– Ты права, – согласился Киш. – Их что-то притягивает. Собственно, это ты и хочешь установить?
Варвара кивнула.
– Наверное, со стороны это странно смотрится, – грустновато улыбнулась она. – Что это за тенетерапевт, который не знает, что людей надо принимать такими, какие они есть? Но мне важно понять, что их привлекает в фигуре Кафки. Как бы отгадать их, понимаешь?

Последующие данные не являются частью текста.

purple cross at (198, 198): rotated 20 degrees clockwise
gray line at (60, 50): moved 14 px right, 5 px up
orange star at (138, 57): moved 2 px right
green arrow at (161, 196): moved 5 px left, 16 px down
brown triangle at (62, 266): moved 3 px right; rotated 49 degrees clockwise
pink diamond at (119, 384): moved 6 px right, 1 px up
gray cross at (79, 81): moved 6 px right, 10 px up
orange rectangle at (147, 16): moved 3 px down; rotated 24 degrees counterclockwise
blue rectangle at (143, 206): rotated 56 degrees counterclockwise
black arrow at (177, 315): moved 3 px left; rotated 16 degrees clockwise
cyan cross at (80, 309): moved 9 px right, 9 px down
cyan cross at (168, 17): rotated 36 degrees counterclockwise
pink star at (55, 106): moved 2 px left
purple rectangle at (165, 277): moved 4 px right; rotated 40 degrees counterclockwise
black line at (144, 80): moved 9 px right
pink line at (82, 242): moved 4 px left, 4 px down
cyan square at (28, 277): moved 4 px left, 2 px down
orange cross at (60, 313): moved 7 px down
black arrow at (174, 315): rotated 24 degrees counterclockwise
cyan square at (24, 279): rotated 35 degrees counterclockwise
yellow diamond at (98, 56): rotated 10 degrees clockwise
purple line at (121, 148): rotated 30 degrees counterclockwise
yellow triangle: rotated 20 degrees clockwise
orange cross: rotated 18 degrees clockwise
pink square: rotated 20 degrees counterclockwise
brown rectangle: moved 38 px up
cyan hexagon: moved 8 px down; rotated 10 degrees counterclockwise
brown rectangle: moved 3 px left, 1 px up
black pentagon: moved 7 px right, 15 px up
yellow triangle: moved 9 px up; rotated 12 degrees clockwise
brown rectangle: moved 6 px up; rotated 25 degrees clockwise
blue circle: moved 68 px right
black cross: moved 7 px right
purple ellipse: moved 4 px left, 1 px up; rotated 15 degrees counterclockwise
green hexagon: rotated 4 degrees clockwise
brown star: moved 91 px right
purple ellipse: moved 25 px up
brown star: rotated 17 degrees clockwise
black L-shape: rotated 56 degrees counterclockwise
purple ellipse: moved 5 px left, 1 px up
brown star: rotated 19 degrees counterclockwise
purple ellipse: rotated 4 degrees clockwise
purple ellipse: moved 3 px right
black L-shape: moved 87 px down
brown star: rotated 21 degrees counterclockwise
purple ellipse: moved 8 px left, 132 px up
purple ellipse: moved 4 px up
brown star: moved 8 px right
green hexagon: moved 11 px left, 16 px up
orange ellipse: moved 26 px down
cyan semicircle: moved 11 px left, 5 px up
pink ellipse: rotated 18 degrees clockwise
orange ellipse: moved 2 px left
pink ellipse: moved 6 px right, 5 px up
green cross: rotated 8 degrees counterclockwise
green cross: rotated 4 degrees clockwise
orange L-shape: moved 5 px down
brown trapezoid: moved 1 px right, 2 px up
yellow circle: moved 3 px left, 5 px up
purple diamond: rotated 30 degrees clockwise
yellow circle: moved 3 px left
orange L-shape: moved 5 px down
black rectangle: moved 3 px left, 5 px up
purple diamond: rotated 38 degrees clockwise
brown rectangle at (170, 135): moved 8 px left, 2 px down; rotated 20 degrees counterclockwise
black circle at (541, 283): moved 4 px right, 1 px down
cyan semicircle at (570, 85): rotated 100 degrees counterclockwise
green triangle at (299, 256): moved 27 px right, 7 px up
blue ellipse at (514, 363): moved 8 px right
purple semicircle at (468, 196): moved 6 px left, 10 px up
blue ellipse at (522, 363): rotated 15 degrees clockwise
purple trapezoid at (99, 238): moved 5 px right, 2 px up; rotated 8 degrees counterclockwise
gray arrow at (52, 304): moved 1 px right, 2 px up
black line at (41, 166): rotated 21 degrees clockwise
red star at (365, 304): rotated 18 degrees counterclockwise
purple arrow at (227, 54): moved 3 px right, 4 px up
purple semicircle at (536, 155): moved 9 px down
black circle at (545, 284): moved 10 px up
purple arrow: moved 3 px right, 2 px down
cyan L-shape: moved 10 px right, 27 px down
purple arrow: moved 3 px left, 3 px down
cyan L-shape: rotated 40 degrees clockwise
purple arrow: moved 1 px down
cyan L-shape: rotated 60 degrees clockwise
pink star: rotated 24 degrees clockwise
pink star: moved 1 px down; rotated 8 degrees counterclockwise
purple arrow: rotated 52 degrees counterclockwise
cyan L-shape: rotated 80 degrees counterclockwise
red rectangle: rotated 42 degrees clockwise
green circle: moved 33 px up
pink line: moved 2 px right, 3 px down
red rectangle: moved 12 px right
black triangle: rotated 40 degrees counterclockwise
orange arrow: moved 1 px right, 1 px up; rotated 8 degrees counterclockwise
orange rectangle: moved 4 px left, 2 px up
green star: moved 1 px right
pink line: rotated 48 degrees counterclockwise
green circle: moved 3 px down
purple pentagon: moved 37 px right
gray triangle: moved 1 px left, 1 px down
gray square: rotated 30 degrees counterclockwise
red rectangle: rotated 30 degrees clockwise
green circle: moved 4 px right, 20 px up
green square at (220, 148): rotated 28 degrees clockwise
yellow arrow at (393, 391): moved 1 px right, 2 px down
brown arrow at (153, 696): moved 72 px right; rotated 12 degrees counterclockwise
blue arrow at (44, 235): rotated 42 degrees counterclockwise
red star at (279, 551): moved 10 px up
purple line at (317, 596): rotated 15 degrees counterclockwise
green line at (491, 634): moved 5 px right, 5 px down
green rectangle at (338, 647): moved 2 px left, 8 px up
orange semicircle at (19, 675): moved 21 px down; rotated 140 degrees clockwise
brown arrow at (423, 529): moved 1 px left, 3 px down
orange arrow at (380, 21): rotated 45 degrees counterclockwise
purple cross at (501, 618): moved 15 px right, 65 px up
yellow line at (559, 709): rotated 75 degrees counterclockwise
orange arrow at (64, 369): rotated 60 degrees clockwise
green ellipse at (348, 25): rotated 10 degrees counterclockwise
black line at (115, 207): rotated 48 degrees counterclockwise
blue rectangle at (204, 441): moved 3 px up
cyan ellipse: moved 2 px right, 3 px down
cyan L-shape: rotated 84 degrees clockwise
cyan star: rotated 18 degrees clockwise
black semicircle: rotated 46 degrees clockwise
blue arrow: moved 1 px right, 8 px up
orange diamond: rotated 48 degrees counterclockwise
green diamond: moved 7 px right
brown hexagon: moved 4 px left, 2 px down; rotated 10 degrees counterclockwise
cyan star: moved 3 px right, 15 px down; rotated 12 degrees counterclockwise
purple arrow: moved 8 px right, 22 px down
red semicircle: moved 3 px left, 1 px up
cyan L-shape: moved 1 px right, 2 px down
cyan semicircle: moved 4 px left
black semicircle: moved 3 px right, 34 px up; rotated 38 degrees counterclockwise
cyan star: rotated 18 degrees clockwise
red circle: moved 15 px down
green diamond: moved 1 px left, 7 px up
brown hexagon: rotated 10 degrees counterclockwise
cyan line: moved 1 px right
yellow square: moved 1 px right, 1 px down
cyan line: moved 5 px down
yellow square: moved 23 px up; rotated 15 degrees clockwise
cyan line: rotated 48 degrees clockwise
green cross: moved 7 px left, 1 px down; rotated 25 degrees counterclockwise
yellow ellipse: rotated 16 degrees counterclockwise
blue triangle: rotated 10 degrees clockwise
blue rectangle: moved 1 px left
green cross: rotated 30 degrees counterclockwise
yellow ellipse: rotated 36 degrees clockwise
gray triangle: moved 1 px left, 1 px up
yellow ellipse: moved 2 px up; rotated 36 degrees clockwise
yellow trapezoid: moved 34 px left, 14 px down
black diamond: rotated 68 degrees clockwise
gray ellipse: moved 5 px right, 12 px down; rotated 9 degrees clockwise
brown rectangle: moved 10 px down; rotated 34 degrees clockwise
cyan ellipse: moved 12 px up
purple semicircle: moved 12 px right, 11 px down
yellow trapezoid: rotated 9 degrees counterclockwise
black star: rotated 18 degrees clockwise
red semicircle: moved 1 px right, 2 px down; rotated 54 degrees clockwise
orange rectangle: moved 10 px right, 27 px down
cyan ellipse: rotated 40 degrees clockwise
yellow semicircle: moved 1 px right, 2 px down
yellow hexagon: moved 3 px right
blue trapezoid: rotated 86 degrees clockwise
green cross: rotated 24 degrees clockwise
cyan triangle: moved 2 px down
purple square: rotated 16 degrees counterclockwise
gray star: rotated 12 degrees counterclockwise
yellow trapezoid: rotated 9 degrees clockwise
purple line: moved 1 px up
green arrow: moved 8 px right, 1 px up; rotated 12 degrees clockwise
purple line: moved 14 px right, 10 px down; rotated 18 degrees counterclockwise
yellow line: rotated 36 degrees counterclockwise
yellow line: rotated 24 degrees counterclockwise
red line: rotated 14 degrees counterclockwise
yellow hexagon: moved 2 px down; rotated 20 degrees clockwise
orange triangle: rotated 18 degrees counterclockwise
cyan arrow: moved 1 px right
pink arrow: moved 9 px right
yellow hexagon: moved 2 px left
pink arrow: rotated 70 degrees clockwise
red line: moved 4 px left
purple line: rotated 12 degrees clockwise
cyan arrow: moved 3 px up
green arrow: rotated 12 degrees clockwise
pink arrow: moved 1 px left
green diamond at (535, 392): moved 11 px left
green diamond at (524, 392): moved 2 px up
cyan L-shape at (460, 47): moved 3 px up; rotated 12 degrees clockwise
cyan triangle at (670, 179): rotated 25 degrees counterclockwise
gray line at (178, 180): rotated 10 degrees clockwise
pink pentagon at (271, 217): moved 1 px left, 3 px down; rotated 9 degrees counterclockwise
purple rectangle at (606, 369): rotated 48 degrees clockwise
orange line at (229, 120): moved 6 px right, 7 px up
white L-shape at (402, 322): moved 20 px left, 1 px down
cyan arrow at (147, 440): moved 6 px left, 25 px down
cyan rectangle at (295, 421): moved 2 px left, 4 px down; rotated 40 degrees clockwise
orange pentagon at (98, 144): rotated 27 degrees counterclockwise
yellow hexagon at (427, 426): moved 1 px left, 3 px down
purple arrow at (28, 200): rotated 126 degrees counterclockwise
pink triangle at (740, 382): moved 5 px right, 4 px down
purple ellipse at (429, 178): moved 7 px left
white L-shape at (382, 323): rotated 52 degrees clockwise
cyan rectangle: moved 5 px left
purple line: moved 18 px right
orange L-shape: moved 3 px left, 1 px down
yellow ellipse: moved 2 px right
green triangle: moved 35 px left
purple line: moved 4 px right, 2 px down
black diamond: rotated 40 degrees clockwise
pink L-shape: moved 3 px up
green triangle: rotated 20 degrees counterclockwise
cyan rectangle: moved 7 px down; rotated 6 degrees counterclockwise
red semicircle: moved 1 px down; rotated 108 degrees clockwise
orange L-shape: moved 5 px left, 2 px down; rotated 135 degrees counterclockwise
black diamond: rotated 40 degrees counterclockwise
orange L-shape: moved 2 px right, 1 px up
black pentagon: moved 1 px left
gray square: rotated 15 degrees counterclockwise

– В сущности, ты о том же самом, – заметил он. – Это разница между знанием и пониманием. Можно просто знать, что Ньютон гений, а можно и понимать, почему. Или даже не так: знать, почему Ньютон гений, невозможно. Можно знать, что он англичанин, физик, математик, астроном, директор Монетного двора, а почему гений, можно только понимать. Также и с людьми: можно принимать их такими, какие есть, а ты хочешь понимать, почему они такие. Поэтому тебя не устраивает простая констатация, что Франц – гений. Большинство знаний мы получаем не рационально, а просто на веру: нам сказали, что Ньютон гений, вот мы машинально и верим в это. Но, по-видимому, это не всегда правильно, и как раз сейчас мы с этим и столкнулись: увидели, как мало рационального объяснения. Наше знание, что Ньютон гений, само по себе ещё не рождает в нас почитания к нему. Поэтому тебе и хочется не просто знать, что Франц гений, но почему он гений. Тем более что в случае с Ньютоном есть хоть какое-то объяснение, а в случае с Францем – никакого. Разве не так?
– Вот ты меня понимаешь! – Варвара признательно погладила его по руке.
– Но почти совсем не знаю! – засмеялся он. – И к чему мы пришли? Мне кажется, надо копать дальше. Надо признать, мой пример с Ньютоном был не очень удачным, мне кажется, он нас только запутывает.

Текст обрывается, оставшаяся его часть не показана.